Celtic Bank has been accused of wreaking “financial havoc” by helping to fuel a Ponzi scheme involving water vending machine franchises that defrauded investors of millions of dollars.

A lawsuit filed Wednesday in U.S. District Court for the District of Utah charges the Salt Lake City-based bank with fraud, conspiracy to defraud, aiding and abetting fraud, negligence, breach of fiduciary duty, and violating the Racketeer Influenced and Corrupt Organizations Act. 

Also named in the case is former senior vice president Scott Foster, who oversaw Small Business Administration lending at the bank.

The complaint alleges that Celtic Bank, its investment arm, and Foster knowingly participated in the scheme, exploiting the SBA’s 7(a) loan program and taxpayer funds to facilitate fraudulent franchise sales by WaterStation Technology. 

The plaintiffs argue the bank “abdicated its responsibility as a prudent lender and instead became an active participant in a Ponzi scheme.”

From 2020 to 2022, nine plaintiffs were introduced to Celtic by WaterStation, which assured them the bank would arrange SBA financing for franchises. In total, Celtic provided roughly $17 million in loans during that period, the complaint states.

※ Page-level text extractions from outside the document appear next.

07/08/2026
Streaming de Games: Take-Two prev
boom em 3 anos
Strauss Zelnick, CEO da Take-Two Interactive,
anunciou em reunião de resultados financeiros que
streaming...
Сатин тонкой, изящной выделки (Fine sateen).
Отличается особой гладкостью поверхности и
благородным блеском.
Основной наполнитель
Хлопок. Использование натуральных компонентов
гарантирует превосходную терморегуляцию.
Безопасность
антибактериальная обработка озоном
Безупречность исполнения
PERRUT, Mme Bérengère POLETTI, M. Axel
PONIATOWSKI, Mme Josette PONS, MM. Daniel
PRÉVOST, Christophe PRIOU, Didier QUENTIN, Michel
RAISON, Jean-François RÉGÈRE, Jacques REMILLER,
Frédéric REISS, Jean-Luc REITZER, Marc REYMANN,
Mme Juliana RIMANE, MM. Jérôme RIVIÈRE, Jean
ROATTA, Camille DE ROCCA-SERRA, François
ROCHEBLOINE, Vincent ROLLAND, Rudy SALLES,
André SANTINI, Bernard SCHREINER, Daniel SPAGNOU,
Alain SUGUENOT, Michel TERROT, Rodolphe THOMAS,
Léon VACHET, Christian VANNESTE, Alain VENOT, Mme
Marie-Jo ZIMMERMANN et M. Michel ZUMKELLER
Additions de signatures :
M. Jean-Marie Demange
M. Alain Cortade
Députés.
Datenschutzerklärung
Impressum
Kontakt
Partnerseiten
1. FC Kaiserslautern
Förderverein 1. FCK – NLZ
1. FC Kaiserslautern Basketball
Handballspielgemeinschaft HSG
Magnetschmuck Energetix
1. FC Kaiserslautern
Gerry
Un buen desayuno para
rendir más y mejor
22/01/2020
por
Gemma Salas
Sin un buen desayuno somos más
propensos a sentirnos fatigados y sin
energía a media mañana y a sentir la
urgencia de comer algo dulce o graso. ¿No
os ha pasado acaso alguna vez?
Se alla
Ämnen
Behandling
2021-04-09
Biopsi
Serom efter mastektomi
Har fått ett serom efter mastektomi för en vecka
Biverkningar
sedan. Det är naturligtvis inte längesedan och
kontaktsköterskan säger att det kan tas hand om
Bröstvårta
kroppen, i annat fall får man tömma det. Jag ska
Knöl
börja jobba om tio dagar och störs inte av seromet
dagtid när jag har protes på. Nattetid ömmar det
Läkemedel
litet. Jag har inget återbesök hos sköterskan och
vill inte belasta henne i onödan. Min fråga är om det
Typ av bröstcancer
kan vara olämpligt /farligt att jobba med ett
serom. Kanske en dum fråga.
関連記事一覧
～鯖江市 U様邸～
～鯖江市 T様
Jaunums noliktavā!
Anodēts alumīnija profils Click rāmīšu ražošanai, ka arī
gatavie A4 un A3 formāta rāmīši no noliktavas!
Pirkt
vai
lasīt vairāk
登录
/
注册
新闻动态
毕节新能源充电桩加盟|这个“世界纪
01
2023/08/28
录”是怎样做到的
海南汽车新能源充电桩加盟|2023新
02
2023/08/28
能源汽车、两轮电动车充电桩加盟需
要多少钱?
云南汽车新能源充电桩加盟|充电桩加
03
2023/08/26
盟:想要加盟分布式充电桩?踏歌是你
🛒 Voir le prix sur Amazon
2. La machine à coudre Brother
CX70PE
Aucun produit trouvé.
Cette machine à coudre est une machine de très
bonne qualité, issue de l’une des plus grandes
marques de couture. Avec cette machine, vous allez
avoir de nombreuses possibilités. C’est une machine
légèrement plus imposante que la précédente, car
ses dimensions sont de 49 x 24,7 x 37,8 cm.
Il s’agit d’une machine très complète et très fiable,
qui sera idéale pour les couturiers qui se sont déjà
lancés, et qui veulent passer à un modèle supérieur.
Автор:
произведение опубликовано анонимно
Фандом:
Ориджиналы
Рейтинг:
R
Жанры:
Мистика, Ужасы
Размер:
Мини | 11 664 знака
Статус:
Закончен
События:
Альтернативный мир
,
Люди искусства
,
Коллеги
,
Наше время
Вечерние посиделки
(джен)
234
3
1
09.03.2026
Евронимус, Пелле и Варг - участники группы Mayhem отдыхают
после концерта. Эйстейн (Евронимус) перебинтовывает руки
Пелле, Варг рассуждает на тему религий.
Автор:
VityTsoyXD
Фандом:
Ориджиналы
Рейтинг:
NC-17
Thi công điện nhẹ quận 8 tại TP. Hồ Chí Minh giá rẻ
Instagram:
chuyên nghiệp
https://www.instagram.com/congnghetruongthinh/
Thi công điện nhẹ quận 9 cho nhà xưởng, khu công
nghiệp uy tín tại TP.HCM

The plaintiffs allege that Celtic used its preferred lender status to approve SBA loans without adequate scrutiny, thereby enabling WaterStation’s scheme. 

According to the lawsuit, Foster personally encouraged some investors to buy more machines, even as he demanded repayment of his own investment.

Foster and his wife had invested $2 million in a WaterStation franchise using an SBA-backed loan from another lender, the suit alleges. 

Plaintiffs contend he then leveraged his position at Celtic to process loans he knew were ineligible, funding his own returns at the expense of others. Foster was dismissed by the bank in January.

WaterStation filed for bankruptcy last year. Earlier this month, the Securities and Exchange Commission charged the company’s founder, Ryan Wear, with operating Ponzi-like schemes that raised about $275 million from 250 investors. 

Prosecutors in the Southern District of New York have separately charged Wear with securities fraud and wire fraud.

The lawsuit accuses Celtic of failing to verify collateral, ignoring SBA rules, and concealing conflicts of interest tied to Foster. 

Plaintiffs say they lost millions in payments and remain burdened with debt owed to Celtic, with some facing foreclosure of their homes and properties.

Even as the scheme collapsed, plaintiffs argue, the bank profited from administration fees, interest, and collateralized assets. The plaintiffs now seek to void the allegedly fraudulent agreements and loans.

Celtic Bank did not respond to a request for comment. Scott Foster could not immediately be reached.